Any help would be appreciated.  

Godspeed.


----------



## Jason09 (Jan 3, 2009)

Hi,
Please try uninstalling the game using Revouninstaller and selecting the advanced feature. Can you also post the exact model of your sound card?


----------



## Sven2157 (Feb 10, 2009)

ForgedInStone said:


> Hello, TSF.
> 
> I installed Call of Duty 4, put the latest patches on, but when I try to start the game (MP), it crashes. Yes, in safe mode too.
> 
> ...


Unfortunately, uninstalling is a waste of time. :sigh: The game does it. IW refuses to address the issue and the COD4 community just has to live with it. I guess they are to busy making new games that don't work right, either.

Original drivers for your Audio would most likely cause more problems. Driver updates are designed to be installed with Windows updates, as the point of the update is to fix programmatic errors and security isues. The best thing to do, is install the latest Video, Audio, Motherboard and Game Drivers/Service Packs/Patches.

I have found running the game as an administrator helps as well. Right-Click the MP Icon, and choose the "Advanced" button. Select the box next to "Run as Administrator", click "Apply" and then "OK".

Also make sure in your control panel -> Sound, that the box for "Allow applications to take exclusive control of this device" and "Give exclusive mode applicatons priority", are checked for both the Playback and Recording. You can find these check boxes by Right-Clicking your device and choosing properties, then click on the "Advanced" tab.

It will still happen, but hopefully less frequent.....

Good Luck...

=170= Sven2157


----------



## ForgedInStone (Mar 21, 2009)

Unfortunately, I can't find the option about applications using the device. 

Also, yes, I tried running it as administrator, didn't help.

Edit: I ran the game while Winamp was playing music! It worked! :laugh:


----------



## Sven2157 (Feb 10, 2009)

ForgedInStone said:


> Unfortunately, I can't find the option about applications using the device.
> 
> Also, yes, I tried running it as administrator, didn't help.
> 
> Edit: I ran the game while Winamp was playing music! It worked! :laugh:


One suggestion made by IW, is to uninstall your Audio drivers, and then let Windows Update install the Windows version drivers. You could try that. I have not personally done this, because COD4 is the only program that does this, and I actually use my Creative 7.1 Surround Speakers.

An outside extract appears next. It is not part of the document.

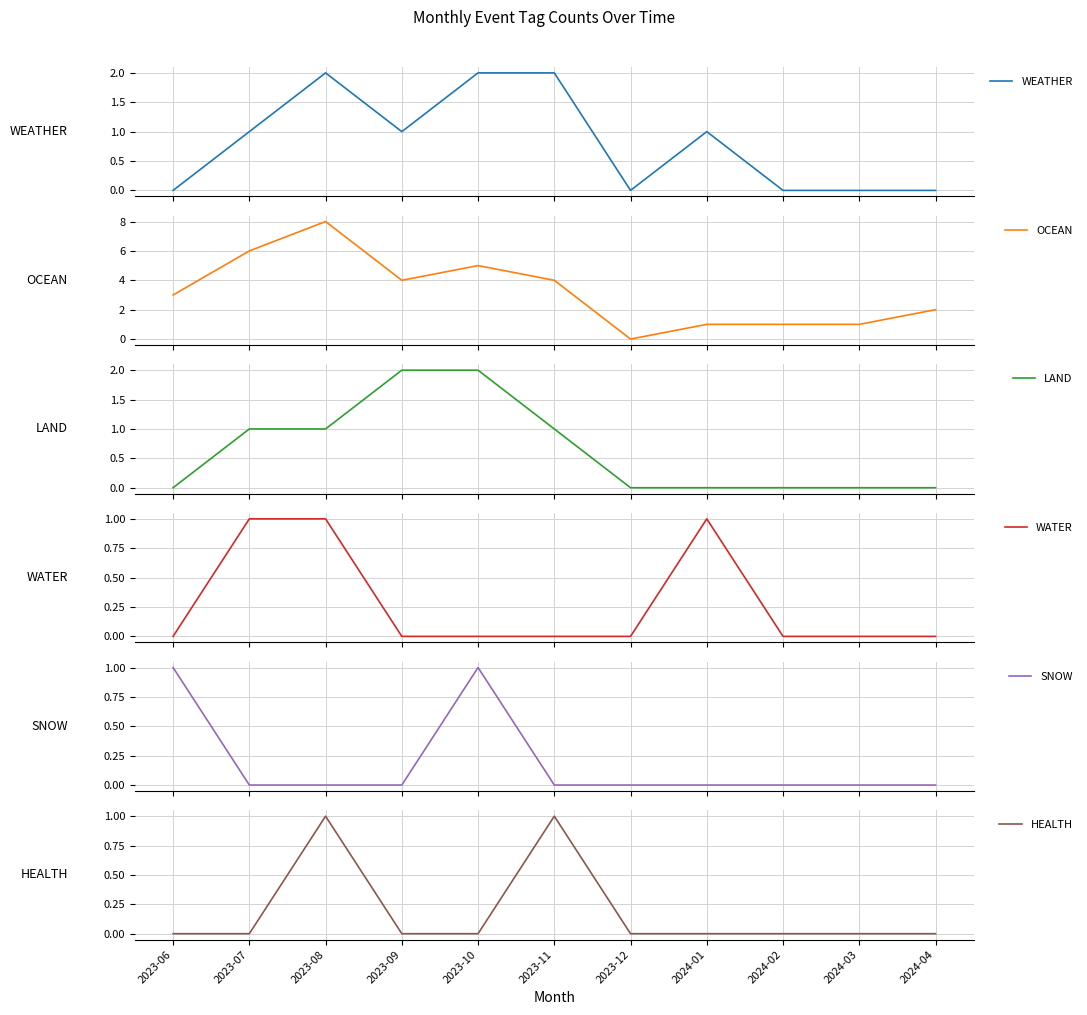

Read the WEATHER value at 2023-08.

2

Besides, that game loads so fast, I can be back in in under 30 seconds. I can honestly say that I have never had the problem while playing; just loading and switching maps.... :4-dontkno

*** EDIT ***
You may also want to try to install the K-Lite CODEC pack for Windows 7; if Winamp stopped the crash, maybe it runs a different codec than the stock Windows one. K-Lite CODEC pack would install, several common Audio and Video codecs. Just a thought.... :tongue:


----------